IATA has revised its industry net loss forecast for 2009 down from a USD4.7 billion loss predicted in March to a USD9.0 billion loss, as the revenue and demand environment continues to weaken. A widening in expected losses by Asia Pacific and North American carriers were the main drivers of the almost doubling in IATA's loss estimate for the industry this year. IATA also revised its loss estimate for 2008 to USD10.4 billion from the previous estimate of USD8.5 billion.
The profit estimates are based on USD56 per barrel oil (Brent), following last year's average price of USD99 per barrel. The USD59 billion decrease in the industry fuel bill will not cover the USD80 billion expected revenue reduction this year.
Asia Pacific and North America suffer since last estimate
Asia Pacific airlines are expected to account for over one third of industry net losses in 2009. The region's USD3.4 billion loss is a dramatic downwards revision from the USD1.7 billion loss predicted in March (and the break-even result predicted in Sep-2008).
North American airlines are expected to report a USD1 billion combined net loss (the previous estimate was for a USD100 million profit), following last year's USD5.1 billion net loss.
The forecast for European airline net losses is unchanged from March at USD1 billion.
Middle East carrier loss estimates continue to widen. In Sep-2008, IATA predicted a USD200 million combined net profit for the region's carriers. This was revised to a USD200 million loss in Dec-2008 and a USD600 million loss in Mar-2009 and now to a USD1.5 billion loss.
Evolution of IATA's Industry net profit (USD billion) forecast for 2009
Industry operating loss now seen - Asia and Middle East share dubious honour
The worldwide airline industry is also expected to slip into the red at the operating level this year with a USD1.7 billion loss expected for 2009, compared to a USD3 billion profit foreseen by IATA just three months ago.
North American carriers account for the bulk of the turnaround, with USD2.3 billion carved off their operating profit estimate since Mar-2009. They are now expected to post a combined USD1 billion operating profit.
European carriers' operating profit estimate has been slashed by USD900 million since March to just USD200 million.
Asia Pacific carriers are expected to turn in the heaviest losses this year - of USD1.4 billion - a more than doubling of the Mar-2009 prediction of a USD600 million operating loss.
Middle East carriers are also expected to post USD1.4 billion in operating losses this year, up from a USD800 million loss predicted in Mar-2009.

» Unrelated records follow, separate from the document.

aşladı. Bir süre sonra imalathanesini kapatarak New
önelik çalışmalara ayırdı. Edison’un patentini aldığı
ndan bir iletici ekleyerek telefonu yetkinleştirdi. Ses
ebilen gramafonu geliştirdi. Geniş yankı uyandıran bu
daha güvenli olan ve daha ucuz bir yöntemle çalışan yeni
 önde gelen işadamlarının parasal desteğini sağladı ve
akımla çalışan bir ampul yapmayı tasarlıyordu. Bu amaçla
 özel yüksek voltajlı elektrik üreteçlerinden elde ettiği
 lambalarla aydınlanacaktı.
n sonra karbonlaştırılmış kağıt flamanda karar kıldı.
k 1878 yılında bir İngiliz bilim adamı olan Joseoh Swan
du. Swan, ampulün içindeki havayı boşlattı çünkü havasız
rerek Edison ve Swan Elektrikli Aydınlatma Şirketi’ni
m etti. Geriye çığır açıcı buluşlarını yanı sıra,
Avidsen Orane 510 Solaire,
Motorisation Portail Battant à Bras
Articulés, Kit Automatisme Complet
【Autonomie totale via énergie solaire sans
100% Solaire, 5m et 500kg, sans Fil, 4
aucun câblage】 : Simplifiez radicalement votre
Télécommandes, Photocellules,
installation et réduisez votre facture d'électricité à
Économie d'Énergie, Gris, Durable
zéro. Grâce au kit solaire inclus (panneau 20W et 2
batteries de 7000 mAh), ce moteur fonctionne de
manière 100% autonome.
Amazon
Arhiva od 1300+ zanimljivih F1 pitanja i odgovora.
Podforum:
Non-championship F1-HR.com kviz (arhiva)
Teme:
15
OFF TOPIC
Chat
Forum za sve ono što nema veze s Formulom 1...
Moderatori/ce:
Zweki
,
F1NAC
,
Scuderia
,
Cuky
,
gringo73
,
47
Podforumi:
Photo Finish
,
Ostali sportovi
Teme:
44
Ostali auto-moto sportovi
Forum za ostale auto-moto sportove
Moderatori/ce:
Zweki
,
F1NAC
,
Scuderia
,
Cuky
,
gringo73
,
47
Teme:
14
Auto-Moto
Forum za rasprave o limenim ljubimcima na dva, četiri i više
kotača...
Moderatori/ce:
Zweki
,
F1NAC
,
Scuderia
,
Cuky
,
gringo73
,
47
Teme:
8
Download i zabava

Evolution of IATA's Industry operating profit (USD billion) forecast for 2009
IATA Director General and CEO, Giovanni Bisignani, stated, "there is no modern precedent for today's economic meltdown. The ground has shifted. Our industry has been shaken. This is the most difficult situation that the industry has faced".
He drew a comparison to the aftermath of the events of September 11, when industry revenues fell by 7%, stating it took three years to recover lost ground, even on the back of a strong economy. "This time we face a 15% drop - a loss of revenues of USD80 billion - in the middle of a global recession", he said, adding, "our future depends on a drastic reshaping by partners, governments and industry. We cannot bear the cost of government micro-regulation, crazy taxation and partners abusing their monopoly power".
Air cargo demand is expected to decline by 17%. In 2009, airlines are forecast to carry 33.3 million tonnes of freight, compared to 40.1 million tonnes in 2008. Passenger demand is expected to contract by 8% to 2.06 billion travelers compared to 2.24 billion in 2008. Large falls in yields are predicted; -11% for cargo and -7% for passenger segments.
Outlook: Cash reserves under pressure
Mr Bisignani stated that while airlines are in a better cash position than after September 11, "our pockets are not that deep". He stated a long L-shaped recovery could "drain the industry of cash". According to Mr Bisignani, this makes liberalisation of access and ownership constraints by governments even more critical.
Mr Bisignani concluded, "we cannot manage in these unprecedented times with one hand tied behind our back. Airlines need the same commercial freedoms that every other industry takes for granted - access to global markets and capital".